Le 20 novembre, un hassane vola les bœufs d’un marabout de notre camp, ce qui causa une grande rumeur ; tout le monde fut sur pied toute la soirée : deux amis de celui qui avait été volé partirent pour le camp du hassane, afin de réclamer les bœufs. On me dit que si le roi s’était trouvé là, le voleur aurait été sévèrement puni.
Le même soir, Mohammed Sidy Moctar arriva : je m’attendais à voir éclater la joie dans sa famille; je fus fort surpris qu’on n’allât pas même au-devant de lui. Il entra dans la tente, salua tout le monde : on lui rendit froidement son salut ; sa fille seule se leva, et lui posa respectueusement les mains sur la tête, sans aucune démonstration d’amitié.
Je n’ai jamais vu les Maures s’embrasser : un amant même n’embrasse pas sa maîtresse; il lui pose la main sur la bouche, puis la reporte à la sienne pour recueillir sans doute le baiser qu’elle y a déposé.
Le lendemain, les marabouts qui étaient allés réclamer les bœufs, revinrent sans les avoir obtenus.
Le 2 8 novembre, le grand marabout alla lui-même les réclamer, et les fit rendre ; mais il eut beaucoup de peine, et ce ne fut que le 6 décembre qu’il revint ; les bœufs arrivèrent peu de temps après lui.
Les Maures ont des lois très sévères contre le vol ; mais elles sont rarement exécutées.

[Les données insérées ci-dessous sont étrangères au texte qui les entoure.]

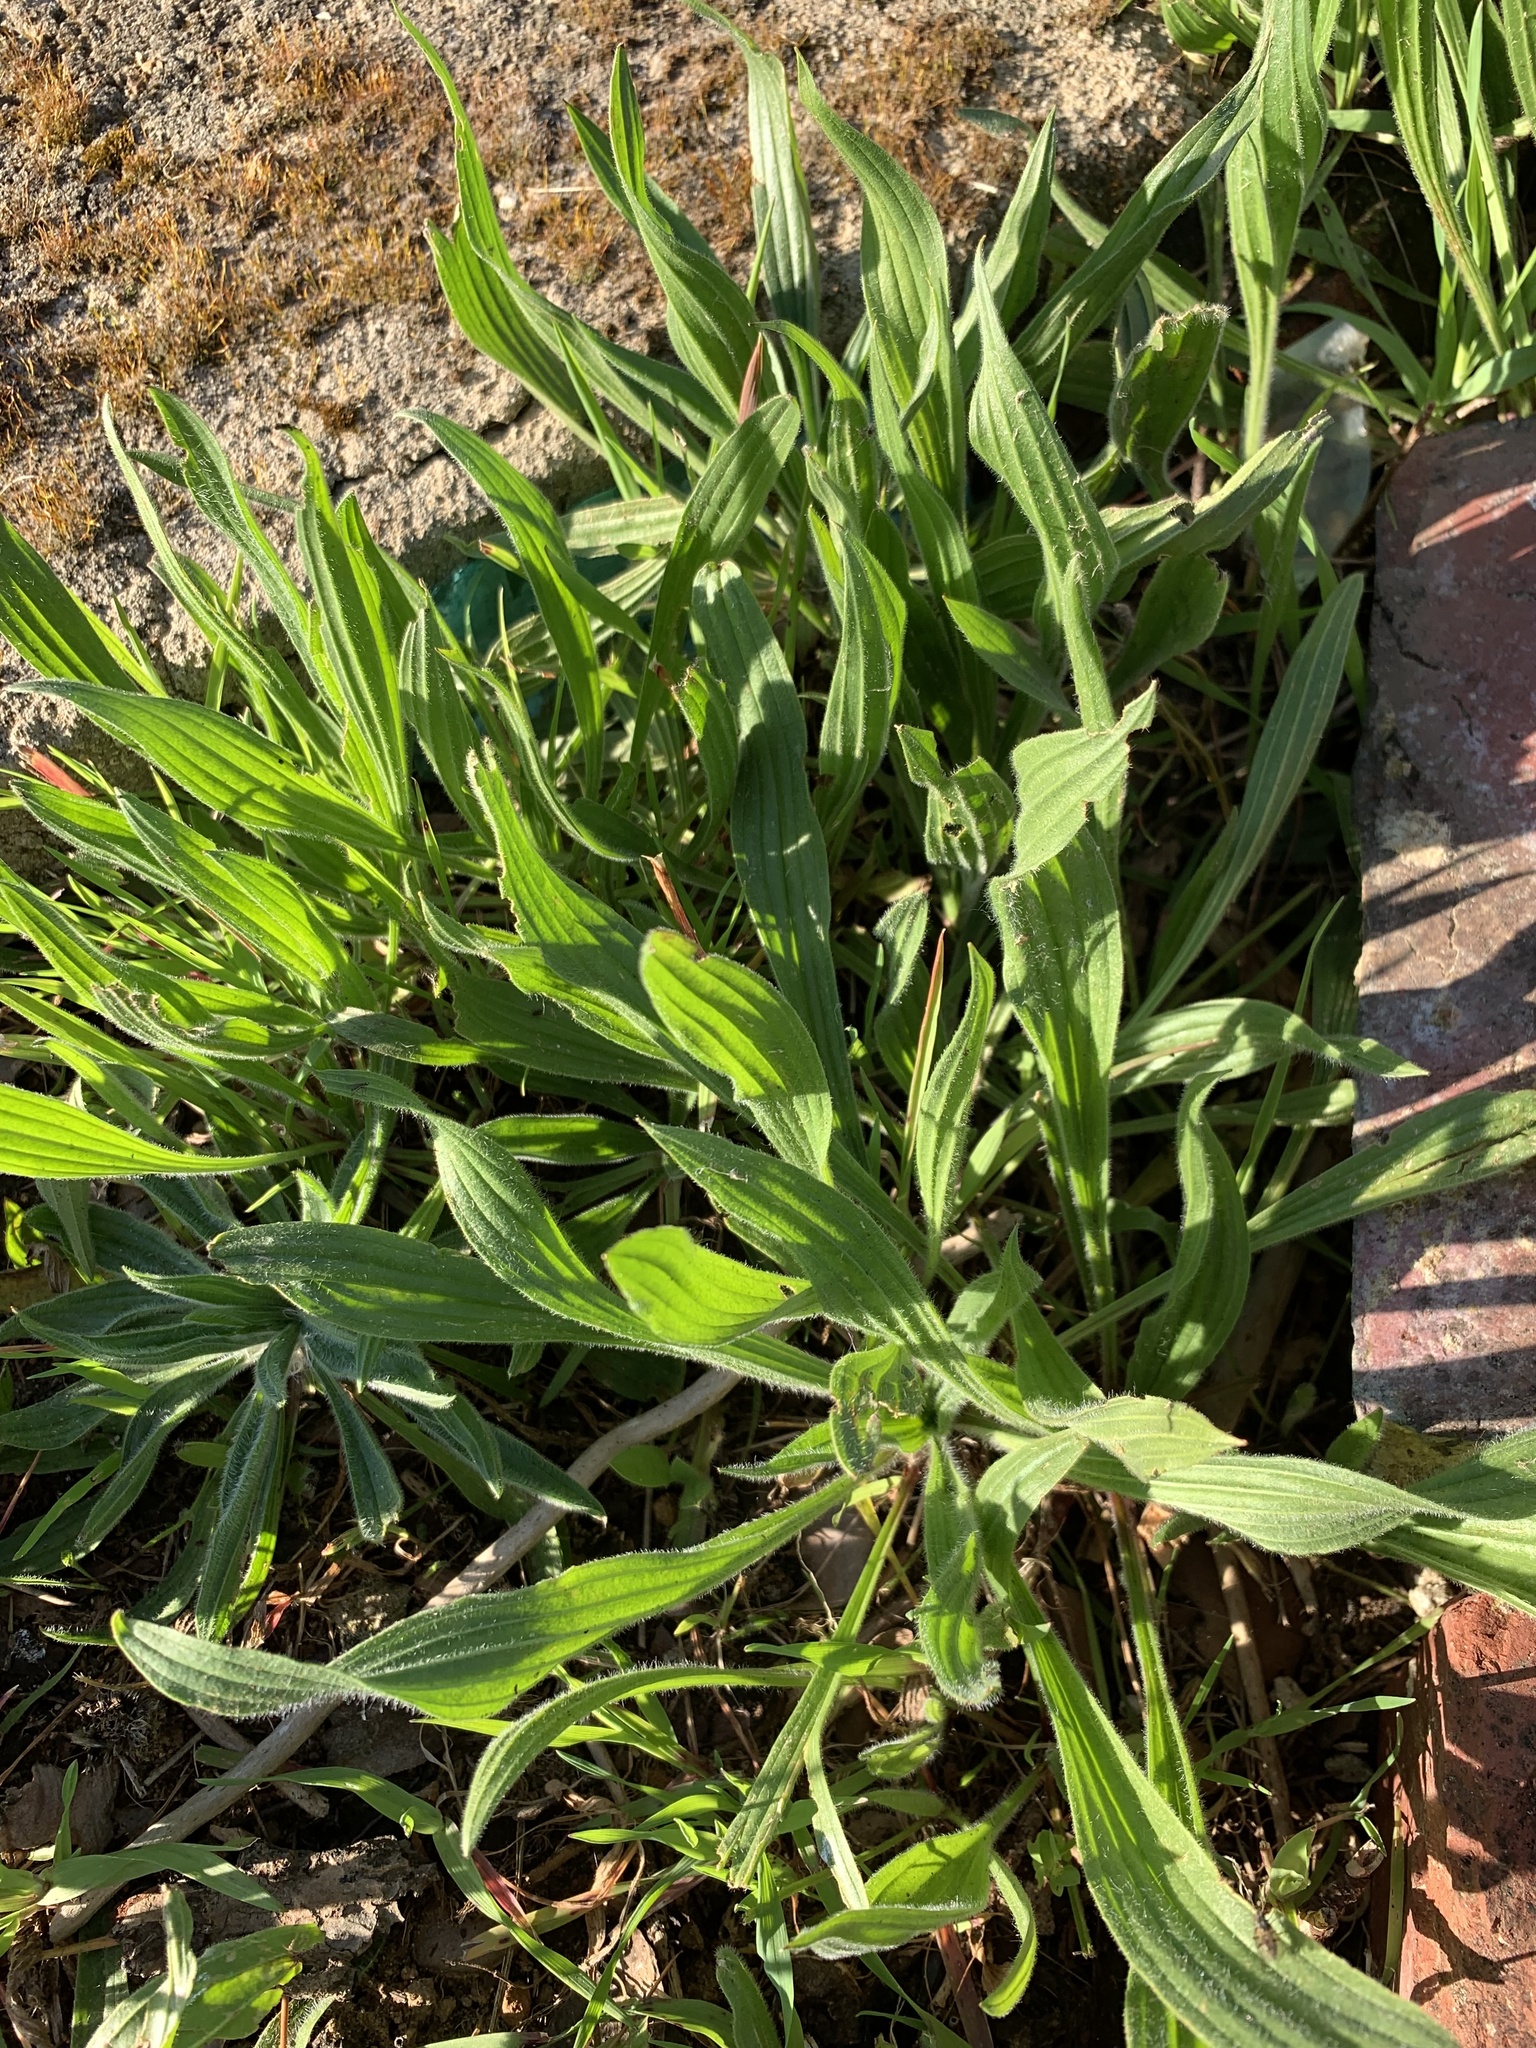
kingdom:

Si le voleur est pris en présence du roi, sa majesté peut, sans aucune forme de procès, lui faire appliquer cinquante ou 60 coups de fouet sur le dos ou lui faire couper les oreilles. La peine de mort est quelquefois infligée aux tributaires, mais jamais aux hassanes ni aux marabouts.

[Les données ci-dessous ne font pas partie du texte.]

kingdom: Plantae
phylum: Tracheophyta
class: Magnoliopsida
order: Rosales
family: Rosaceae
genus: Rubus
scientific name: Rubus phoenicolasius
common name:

Suivant la loi de Mahomet, le voleur doit avoir le poignet coupé : mais tous ont intérêt à l’adoucir ; car si elle était rigoureusement exécutée, tous les Maures seraient manchots. Cette loi n’est pas applicable à ceux qui volent les chrétiens; au contraire, ils font une bonne action : aussi saisissent-ils toutes les occasions de les piller.